A indicação ao Oscar como melhor ator coadjuvante foi um divisor de águas, especialmente pelo modo livre de estereótipos que o longa trata os personagens surdos. “Já passei por tanta coisa: problemas financeiros e opressão, pessoas que não estão prontas para trabalhar com um ator surdo. Com todo esse embate e trauma, sinto como se tivesse cortes em todo o meu corpo, e que finalmente cicatrizaram.”  No Ritmo do Coração, que estreou e logo foi premiado no Festival de Sundance, é um remake do filme francês A Família Bélier e só tem pessoas surdas dando vida a personagens surdos graças à insistência da atriz Marlee Matlin, que interpreta a mãe da família. Desde que Kotsur viu Matlin em Filhos do Silêncio, filme que rendeu à atriz surda o Oscar em 1986, ele quis trabalhar ao lado dela — assim como ela também quis atuar junto dele depois de assistir a várias de suas peças no Deaf West Theater, onde se conheceram.

Instruções ::
(1) Indique se cada afirmação abaixo está de acordo com o texto sobre No Ritmo do Coração, respondendo sim ou não e citando literalmente as palavras do texto que decidem a questão.
(a) No Ritmo do Coração é um remake de um filme francês.
(b) Matlin e Kotsur se conheceram no Festival de Sundance.
(c) Marlee Matlin interpreta a filha da família.
(2) Prossiga com o texto sobre No Ritmo do Coração, escrevendo o que viria logo depois da última frase.

Dados fornecidos ::
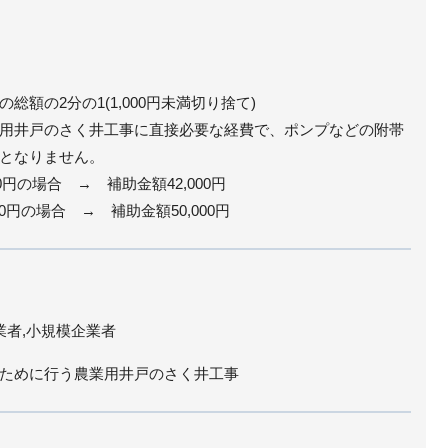
額の2分の1(1,000円未満切り捨て)
用井戸のさく井工事に直接必要な経費で、ポンプなどの附帯
となりません。
0円の場合 → 補助金額42,000円
合 → 補助金額50,000円
業者,小規模企業者
ために行う農業用井戸のさく井工事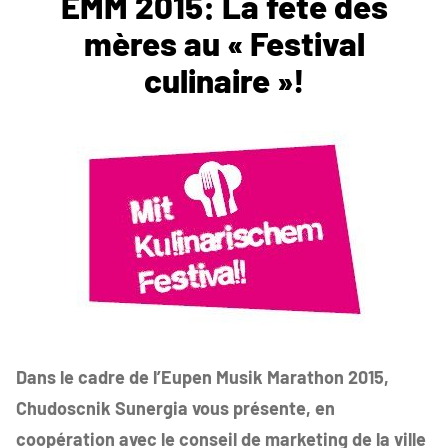
EMM 2015: La fête des
mères au « Festival
culinaire »!
Dans le cadre de l’Eupen Musik Marathon 2015,
Chudoscnik Sunergia vous présente, en
coopération avec le conseil de marketing de la ville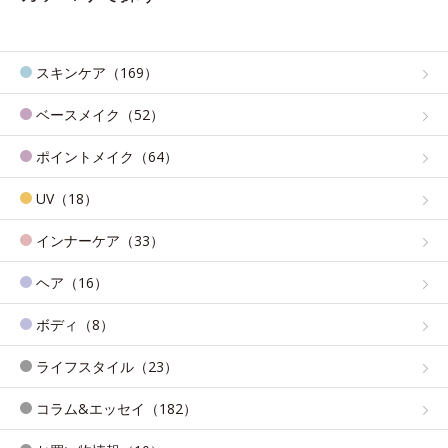
スキンケア（169）
ベースメイク（52）
ポイントメイク（64）
UV（18）
インナーケア（33）
ヘア（16）
ボディ（8）
ライフスタイル（23）
コラム&エッセイ（182）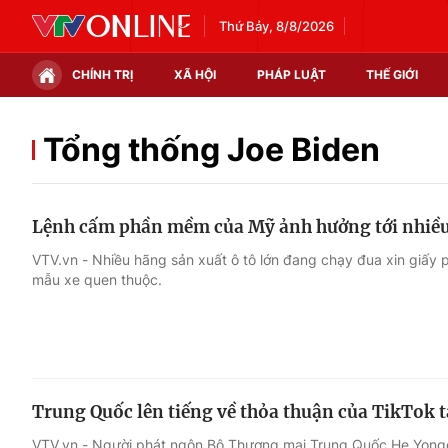
Thứ Bảy, 8/8/2026
CHÍNH TRỊ
XÃ HỘI
PHÁP LUẬT
THẾ GIỚI
Chính trị
Xã hội
Tổng thống Joe Biden
Thế giới
Kinh tế
Lệnh cấm phần mềm của Mỹ ảnh hưởng tới nhiều
Tin tức
Tài chính
VTV.vn - Nhiều hãng sản xuất ô tô lớn đang chạy đua xin giấy 
mẫu xe quen thuộc.
Thế giới đó đây
Thị trường
Câu chuyện quốc tế
Góc doanh nghiệp
Dữ liệu và đời sống
Trung Quốc lên tiếng về thỏa thuận của TikTok 
VTV.vn - Người phát ngôn Bộ Thương mại Trung Quốc He Yongq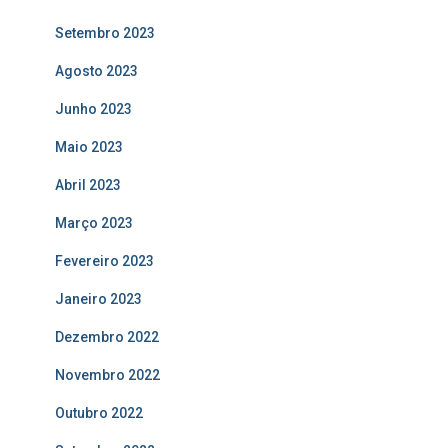
Setembro 2023
Agosto 2023
Junho 2023
Maio 2023
Abril 2023
Março 2023
Fevereiro 2023
Janeiro 2023
Dezembro 2022
Novembro 2022
Outubro 2022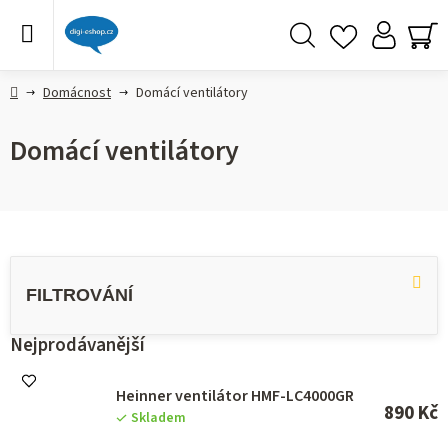
Přejít
na
obsah
Hledat
NÁ
KO
Domů
Domácnost
Domácí ventilátory
Domácí ventilátory
V
ý
p
i
s
Nejprodávanější
p
r
Heinner ventilátor HMF-LC4000GR
o
890 Kč
Skladem
d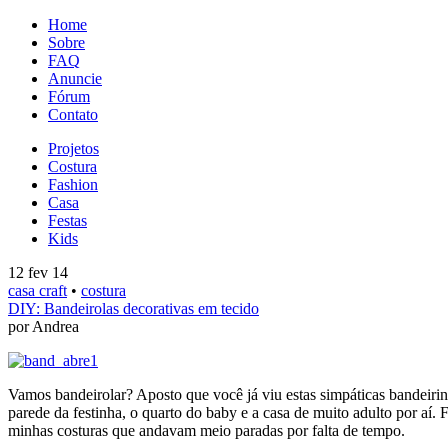
Home
Sobre
FAQ
Anuncie
Fórum
Contato
Projetos
Costura
Fashion
Casa
Festas
Kids
12 fev 14
casa craft
•
costura
DIY: Bandeirolas decorativas em tecido
por Andrea
Vamos bandeirolar? Aposto que você já viu estas simpáticas bandeirin
parede da festinha, o quarto do baby e a casa de muito adulto por aí
minhas costuras que andavam meio paradas por falta de tempo.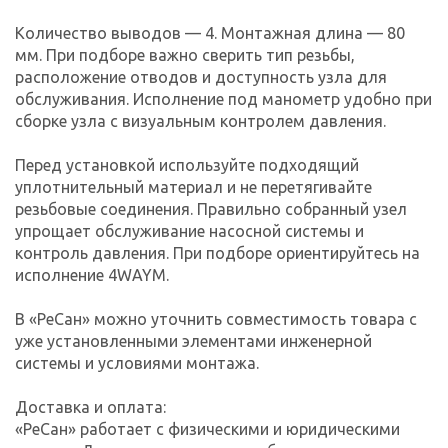
Количество выводов — 4. Монтажная длина — 80
мм. При подборе важно сверить тип резьбы,
расположение отводов и доступность узла для
обслуживания. Исполнение под манометр удобно при
сборке узла с визуальным контролем давления.
Перед установкой используйте подходящий
уплотнительный материал и не перетягивайте
резьбовые соединения. Правильно собранный узел
упрощает обслуживание насосной системы и
контроль давления. При подборе ориентируйтесь на
исполнение 4WAYM.
В «РеСан» можно уточнить совместимость товара с
уже установленными элементами инженерной
системы и условиями монтажа.
Доставка и оплата:
«РеСан» работает с физическими и юридическими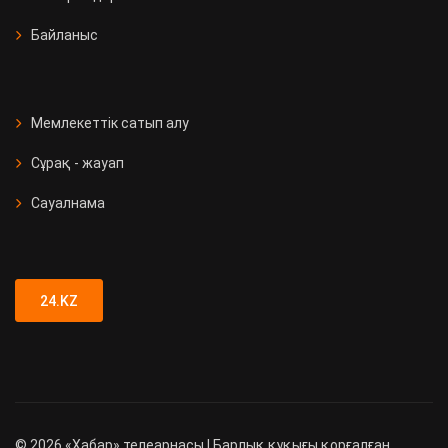
Байланыс
Мемлекеттік сатып алу
Сұрақ - жауап
Сауалнама
24.KZ
©
2026
«Хабар» телеарнасы | Барлық құқығы қорғалған.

Exercícios resolvidos ::
(1)
(a) Sim: “é um remake do filme francês A Família Bélier”.
(b) Não: “assistir a várias de suas peças no Deaf West Theater, onde se conheceram”.
(c) Não: “que interpreta a mãe da família”.

(2)
A passos pequenos, Hollywood tem demonstrado mudanças significativas em relação à representação de pessoas surdas no cinema na última década. Aos 53 anos, Kotsur virou o símbolo de um filme que veio para encorpar a leva de produções protagonizadas por pessoas surdas, como a famosa franquia Um Lugar Silencioso e o indicado ao Oscar O Som do Silêncio. A despedida de seu personagem em No Ritmo do Coração foi difícil — ele diz que só saiu do papel de Frank Rossi depois de seis meses, quando raspou a barba. Agora, sua agenda está cheia de projetos. Atualmente, ele está trabalhando ao lado da esposa, Deanne Bray, que também é uma atriz surda, em um drama baseado em uma história real chamado Flash Before The Bang. Em um mundo dominado pela fala, Troy Kotsur prova que não são necessárias palavras para emocionar.